*** Data to use ***

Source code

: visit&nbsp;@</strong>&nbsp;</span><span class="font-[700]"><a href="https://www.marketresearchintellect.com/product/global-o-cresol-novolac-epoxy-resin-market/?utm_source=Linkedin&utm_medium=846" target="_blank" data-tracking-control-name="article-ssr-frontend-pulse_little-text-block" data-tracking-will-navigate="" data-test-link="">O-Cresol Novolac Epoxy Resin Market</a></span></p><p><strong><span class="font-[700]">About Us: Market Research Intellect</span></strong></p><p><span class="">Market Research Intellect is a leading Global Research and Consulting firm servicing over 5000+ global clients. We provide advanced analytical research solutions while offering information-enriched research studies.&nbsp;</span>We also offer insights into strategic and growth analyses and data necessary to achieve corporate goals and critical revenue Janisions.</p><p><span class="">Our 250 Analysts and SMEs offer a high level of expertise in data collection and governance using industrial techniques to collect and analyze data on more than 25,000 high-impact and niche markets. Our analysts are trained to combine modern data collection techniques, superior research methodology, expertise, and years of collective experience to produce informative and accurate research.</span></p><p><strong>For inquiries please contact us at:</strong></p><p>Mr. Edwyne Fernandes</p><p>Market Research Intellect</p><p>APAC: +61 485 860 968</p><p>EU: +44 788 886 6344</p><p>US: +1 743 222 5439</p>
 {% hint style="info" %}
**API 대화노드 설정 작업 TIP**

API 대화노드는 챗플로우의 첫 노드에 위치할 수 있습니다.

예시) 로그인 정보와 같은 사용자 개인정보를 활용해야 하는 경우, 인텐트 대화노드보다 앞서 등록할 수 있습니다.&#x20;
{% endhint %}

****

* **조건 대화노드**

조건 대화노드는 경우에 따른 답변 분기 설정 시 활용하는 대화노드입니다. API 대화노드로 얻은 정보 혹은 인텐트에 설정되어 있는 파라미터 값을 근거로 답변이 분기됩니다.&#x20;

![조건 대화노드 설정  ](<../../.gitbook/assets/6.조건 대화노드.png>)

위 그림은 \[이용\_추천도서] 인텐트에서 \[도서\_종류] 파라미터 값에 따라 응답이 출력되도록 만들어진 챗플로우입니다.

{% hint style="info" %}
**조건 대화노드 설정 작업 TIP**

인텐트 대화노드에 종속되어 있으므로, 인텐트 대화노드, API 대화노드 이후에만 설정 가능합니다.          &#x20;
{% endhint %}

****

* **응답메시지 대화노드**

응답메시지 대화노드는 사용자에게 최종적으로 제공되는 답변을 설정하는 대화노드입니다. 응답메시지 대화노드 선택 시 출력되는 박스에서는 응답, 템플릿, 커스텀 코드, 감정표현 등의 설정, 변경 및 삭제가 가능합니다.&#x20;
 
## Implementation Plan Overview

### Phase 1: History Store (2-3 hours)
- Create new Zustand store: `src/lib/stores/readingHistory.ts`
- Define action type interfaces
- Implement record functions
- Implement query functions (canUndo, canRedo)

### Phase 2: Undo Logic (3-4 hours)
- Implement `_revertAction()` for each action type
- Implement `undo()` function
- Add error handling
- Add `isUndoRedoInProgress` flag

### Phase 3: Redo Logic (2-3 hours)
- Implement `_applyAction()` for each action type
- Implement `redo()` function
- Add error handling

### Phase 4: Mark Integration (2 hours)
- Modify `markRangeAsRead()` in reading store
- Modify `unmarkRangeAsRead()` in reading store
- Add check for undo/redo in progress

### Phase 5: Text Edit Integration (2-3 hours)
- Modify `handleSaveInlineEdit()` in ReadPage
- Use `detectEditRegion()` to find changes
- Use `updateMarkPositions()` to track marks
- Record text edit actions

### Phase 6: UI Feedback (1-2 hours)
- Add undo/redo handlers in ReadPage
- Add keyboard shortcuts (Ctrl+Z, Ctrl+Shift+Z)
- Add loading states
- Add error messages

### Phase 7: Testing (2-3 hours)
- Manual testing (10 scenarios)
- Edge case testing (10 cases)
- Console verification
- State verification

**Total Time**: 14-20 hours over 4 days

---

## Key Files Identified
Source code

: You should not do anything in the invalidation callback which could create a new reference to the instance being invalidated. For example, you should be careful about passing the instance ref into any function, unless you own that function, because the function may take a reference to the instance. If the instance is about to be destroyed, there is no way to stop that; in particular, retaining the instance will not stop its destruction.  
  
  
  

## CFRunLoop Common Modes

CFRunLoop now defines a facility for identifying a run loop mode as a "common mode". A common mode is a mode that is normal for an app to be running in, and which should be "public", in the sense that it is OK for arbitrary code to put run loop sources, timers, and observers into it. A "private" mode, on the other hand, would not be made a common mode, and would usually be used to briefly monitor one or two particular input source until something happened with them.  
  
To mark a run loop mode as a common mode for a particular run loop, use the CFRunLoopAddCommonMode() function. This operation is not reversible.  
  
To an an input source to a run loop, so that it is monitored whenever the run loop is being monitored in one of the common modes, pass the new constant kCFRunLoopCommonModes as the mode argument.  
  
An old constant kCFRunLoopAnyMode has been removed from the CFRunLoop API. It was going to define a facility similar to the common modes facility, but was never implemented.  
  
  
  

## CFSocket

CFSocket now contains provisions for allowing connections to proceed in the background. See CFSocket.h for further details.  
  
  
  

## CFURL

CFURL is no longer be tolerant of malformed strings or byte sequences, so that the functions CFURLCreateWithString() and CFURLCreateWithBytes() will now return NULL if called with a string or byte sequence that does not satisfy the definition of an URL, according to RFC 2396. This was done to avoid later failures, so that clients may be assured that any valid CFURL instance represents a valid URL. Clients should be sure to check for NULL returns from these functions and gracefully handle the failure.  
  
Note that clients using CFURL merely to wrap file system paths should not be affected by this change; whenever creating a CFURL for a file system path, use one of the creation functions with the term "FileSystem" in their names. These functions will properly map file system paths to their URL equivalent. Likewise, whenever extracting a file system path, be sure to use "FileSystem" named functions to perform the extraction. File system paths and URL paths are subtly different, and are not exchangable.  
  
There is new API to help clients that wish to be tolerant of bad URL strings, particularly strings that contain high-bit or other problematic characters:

*** End of Data to use ***

> Exercise objective: Scan the material for lines with the word "있습니다", and copy each line you find.

> Exercise output:
API 대화노드는 챗플로우의 첫 노드에 위치할 수 있습니다.
예시) 로그인 정보와 같은 사용자 개인정보를 활용해야 하는 경우, 인텐트 대화노드보다 앞서 등록할 수 있습니다.&#x20;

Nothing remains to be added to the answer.